BU BİR REJİM DEĞİŞİKLİĞİ
Kılıçdaroğlu, parlamenter sistemden vazgeçildiğini ifade ederek, "Bunun partilerle alakası var mı? Hayır. Şahıslarla ilgisi var mı? Hayır. Bu bir rejim değişikliğidir. Demokratik parlamenter sistemden vazgeçiyoruz, otoriter tek adam yönetimine geçiyoruz" dedi. Kılıçdaroğlu, şunları söyledi:
"Meclisin feshi. Diyorlar ya 'Fesih yok.' Var arkadaşlar. Bugünkü anayasada var. Bugünkü anayasada cumhurbaşkanı meclisi fesh edip yeni seçime nasıl götürüyor? 45 gün içinde hükümet kurulmazsa cumhurbaşkanı memleket hükümetsiz kalmasın diye meclisi fesh edip yeni seçime götürebilir. Değişiklikle neyi öngörüyoruz? Öyle hükümet kuruldu kurulmadı düşünmeksizin ne zaman arzu ederse görev süresi dolmadan 4 yılsa 4 yıl, 5 yılsa 5 yıl süre dolmadan 'Meclisi fesh ediyorum beyler, buyurun hep beraber seçime gidiyoruz' diyebilir. 'Bizim seçtiğimiz 550 milletvekili parlamentoyu milli iradeyi bir kişi fesh edemez' derseniz 'Hayır' oyu kullanacaksınız. Böyle çok bilinmeyenli bir soru da değil. Vicdanınızı ölçüp tartacaksınız. 550 milletvekilini seçiyorsunuz. Mevcut durumdan bahsediyorum. Çoğunluk partisinin liderini başbakan olarak tayin ediliyor. Sayın cumhurbaşkanı 'Sen başbakansın' diyor. Başbakan ne yapıyor? Bir hükümet programı hazırlıyor. TBMM'ye gidip 'Ben önümüzdeki 4 yıl şu programı yapacağım' diyor. Güvenoyu alır yoluna devam eder. Yeni model de şu; Yeni hükümet kurulacak ve meclisten asla güvenoyu istemeyecek. 550 milletvekili de kim oluyor? Niye onlardan güven oyu isteyeceğim? Onların bir esemesi yok ki. Meclisin feshi yetkisi 1924 anayasası görüşülürken de TBMM de tartışılır. Atatürk'e bu yetki verilmesi tartışılır. İki genç kürsüye çıkarlar 'Biz Gazi Paşayı seviyoruz. Bu memleket için neler yaptığını da biliyoruz. Ama kimse kusura bakmasın bizi buraya millet getirdi, Gazi Paşa getirmedi. Biz milletin verdiği yetkiyi bir kişiye teslim edemeyiz' demiştir ve 1924 anayasası oylanırken meclisin feshi yetkisi Atatürk'e verilmek istenmesi reddedilmiştir. Niye veriyoruz, 80 milyonun aklı yok mu? 550 milletvekilinin aklı yok mu? Yeni seçime gidilecekse kararı meclis alır. Seçime gider. Niye bir kişi arzu ettiğinde hiçbir gerekçe göstermeden meclisi fesh etsin? Bir kişiye yetki verelim düşünmemize gerek yok o kişi gitsin meclisi fesh etsin. Bütün mesele tercihimizi demokrasiden yana mı, tek adam rejiminden mi yana mı yapacağız."

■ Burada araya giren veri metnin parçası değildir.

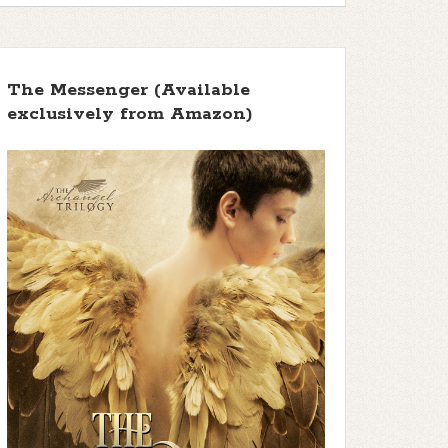
The Messenger (Available
exclusively from Amazon)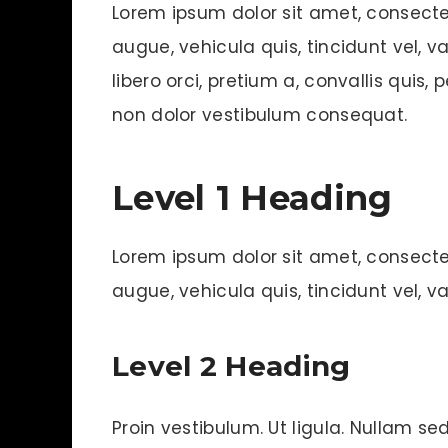
Lorem ipsum dolor sit amet, consecte
augue, vehicula quis, tincidunt vel, var
libero orci, pretium a, convallis quis, 
non dolor vestibulum consequat.
Level 1 Heading
Lorem ipsum dolor sit amet, consecte
augue, vehicula quis, tincidunt vel, var
Level 2 Heading
Proin vestibulum. Ut ligula. Nullam sed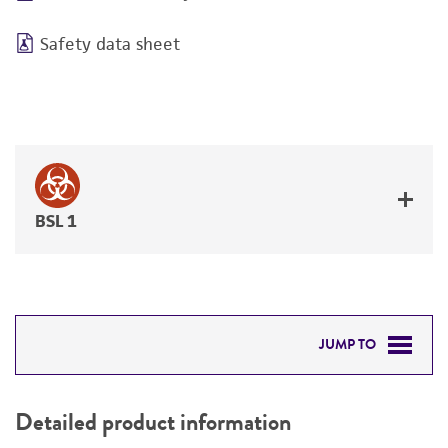
Safety data sheet
BSL 1
JUMP TO
DETAILED PRODUCT INFORMATION
Detailed product information
PERMITS & RESTRICTIONS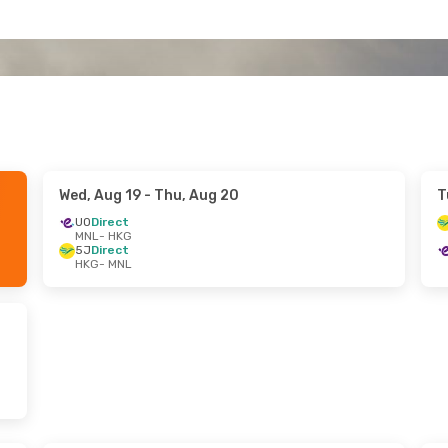
Wed, Aug 19
- Thu, Aug 20
T
UO
Direct
MNL
- HKG
5J
Direct
HKG
- MNL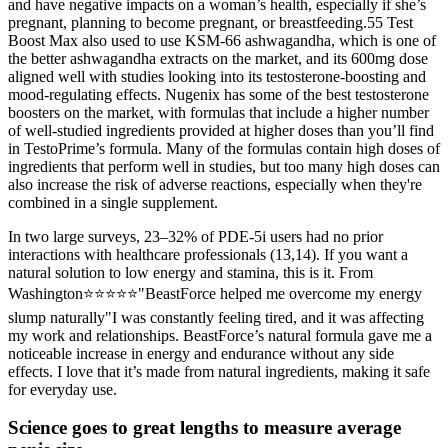
and have negative impacts on a woman’s health, especially if she’s
pregnant, planning to become pregnant, or breastfeeding.55 Test
Boost Max also used to use KSM-66 ashwagandha, which is one of
the better ashwagandha extracts on the market, and its 600mg dose
aligned well with studies looking into its testosterone-boosting and
mood-regulating effects. Nugenix has some of the best testosterone
boosters on the market, with formulas that include a higher number
of well-studied ingredients provided at higher doses than you’ll find
in TestoPrime’s formula. Many of the formulas contain high doses of
ingredients that perform well in studies, but too many high doses can
also increase the risk of adverse reactions, especially when they're
combined in a single supplement.
In two large surveys, 23–32% of PDE-5i users had no prior
interactions with healthcare professionals (13,14). If you want a
natural solution to low energy and stamina, this is it. From
Washington⭐⭐⭐⭐⭐"BeastForce helped me overcome my energy
slump naturally"I was constantly feeling tired, and it was affecting
my work and relationships. BeastForce’s natural formula gave me a
noticeable increase in energy and endurance without any side
effects. I love that it’s made from natural ingredients, making it safe
for everyday use.
Science goes to great lengths to measure average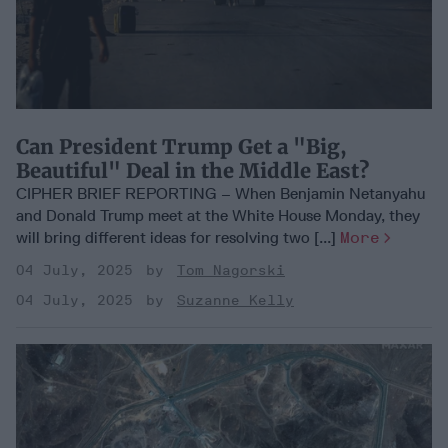
Can President Trump Get a "Big,
Beautiful" Deal in the Middle East?
CIPHER BRIEF REPORTING – When Benjamin Netanyahu
and Donald Trump meet at the White House Monday, they
will bring different ideas for resolving two [...]
More
04 July, 2025
Tom Nagorski
04 July, 2025
Suzanne Kelly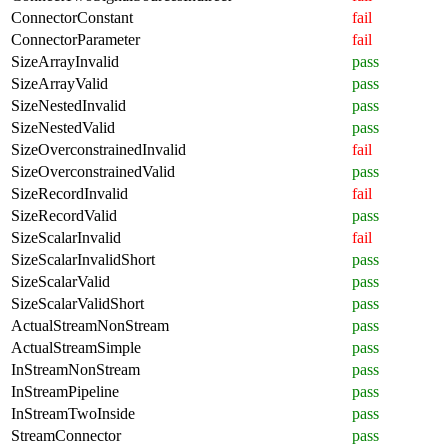
ConnectorConstant
fail
ConnectorParameter
fail
SizeArrayInvalid
pass
SizeArrayValid
pass
SizeNestedInvalid
pass
SizeNestedValid
pass
SizeOverconstrainedInvalid
fail
SizeOverconstrainedValid
pass
SizeRecordInvalid
fail
SizeRecordValid
pass
SizeScalarInvalid
fail
SizeScalarInvalidShort
pass
SizeScalarValid
pass
SizeScalarValidShort
pass
ActualStreamNonStream
pass
ActualStreamSimple
pass
InStreamNonStream
pass
InStreamPipeline
pass
InStreamTwoInside
pass
StreamConnector
pass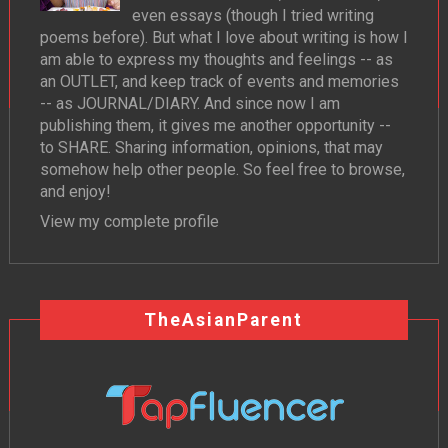
even essays (though I tried writing
poems before). But what I love about writing is how I
am able to express my thoughts and feelings -- as
an OUTLET, and keep track of events and memories
-- as JOURNAL/DIARY. And since now I am
publishing them, it gives me another opportunity --
to SHARE. Sharing information, opinions, that may
somehow help other people. So feel free to browse,
and enjoy!
View my complete profile
TheAsianParent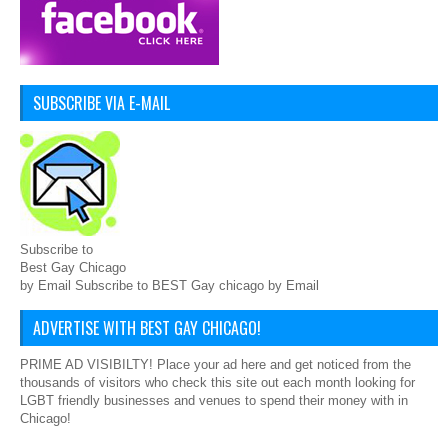
SUBSCRIBE VIA E-MAIL
Subscribe to
Best Gay Chicago
by Email Subscribe to BEST Gay chicago by Email
ADVERTISE WITH BEST GAY CHICAGO!
PRIME AD VISIBILTY! Place your ad here and get noticed from the
thousands of visitors who check this site out each month looking for
LGBT friendly businesses and venues to spend their money with in
Chicago!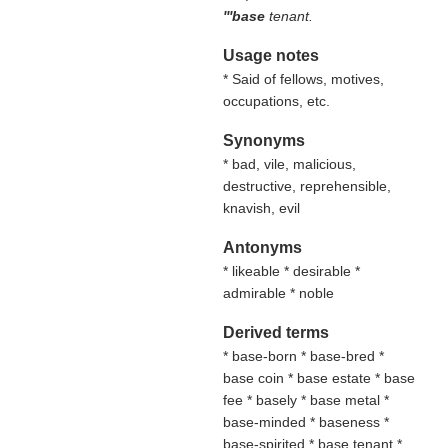
'''base
tenant.
Usage notes
* Said of fellows, motives,
occupations, etc.
Synonyms
* bad, vile, malicious,
destructive, reprehensible,
knavish, evil
Antonyms
* likeable * desirable *
admirable * noble
Derived terms
* base-born * base-bred *
base coin * base estate * base
fee * basely * base metal *
base-minded * baseness *
base-spirited * base tenant *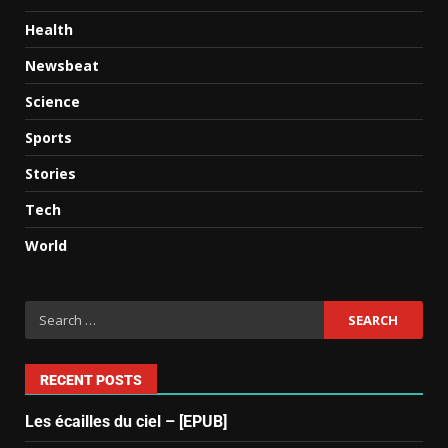
Health
Newsbeat
Science
Sports
Stories
Tech
World
RECENT POSTS
Les écailles du ciel – [EPUB]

'KİMSE BAKAN HAKKINDA GEN SORU VEREMEYECEK'
Kaç başkan yardımcısı olacağının belli olmadığını söyleyen Kılıçdaroğlu, şöyle devam etti:
"Başkan yardımcısı sayısı kaç belli değil. 1-2, bilemedin 3, bilemedin beşyüz veya bin. Tamamen başkanın taktirine bağlı. 3 olur 'Bana yetmez' der, '55 yapacağım' der, 'Bakan sayısını da 55 yapacağım' der. Kaç bakan olacağına TBMM karar verir. Yeni modelde bunun tamamını bir kişi belirleyecek. Mevcut sistemde bir bakan diyelim yolsuzluk yaptı, adı ihaleye karıştı, hakkında gensoru verilir. Bakanlar da gensoru verilmesin diye dikkatli davranırlar. Yasalara uygun davranırlar. Yeni modelde hiçkimse bir bakan hakkında gensoru veremeyecek. Kaldırıyorlar ve yok artık böyle bir şey. Başkan yardımcıları hiçbiri milletvekili değil. Seçimle gelmemiş bir kişinin tercihi ile gelmiş ama hepsi ömür boyu dokunulmazlığa sahip olacak. Altını bir daha çiziyorum ömür boyu dokunulmazlığa sahip olacak. Yargılanmaları için en az 400 milletvekilinin oyu gerekecek. 400 milletvekili bir araya gelmezse kimse yargılayamayacak. Ömür boyu dokunulmazlık. Milletvekili dokunulmazlığı ne kadar? 4 yılsa 4 yıl, 5 yılsa 5 yıl. Ama bu başkan yardımcılarına ömür boyu hiçbir savcı meclisten karar çıkmadığı sürece 400 milletvekili en az kimse hesap soramayacak. Ben bunları anlatırken 'Kılıçdaroğlu doğruları söylemiyor' diyor. Daha kaba bir tabir 'Yalan söylüyor' diyorlar. Topu topu 18 madde var. Bir televizyon kanalı olsun bütün televizyon kanalları sizin zaten oturalım sizin istediğiniz gazeteciler olsun. Oturalım medeni insanlar gibi tartışalım. Siz deyin ki 'Kılıçdaroğlu şurada şu yazıyor' deyin beni mahcup edin. Bu konuşmalara belki hiç gerek kalmayacak. 'Gelin' diyorum 'Gelmeyiz' diyorlar. Kavgaya gerek yok. Hatta şu teklifi de yaptım. 'Ben 15 dakika konuşayım siz herbiriniz 30 dakika konuşun. Siz bana 10 soru sorun ben size 1 soru soracağım.' Vatandaş evinde televizyon izlerken bizi de izlesin kim yalan söylüyor ortaya çıksın. Gözlerinden belli olur zaten. Buna da cesaret edemiyorlar. Ne diyorlar? Beni suçluyorlar. Başka konulara giriyorlar."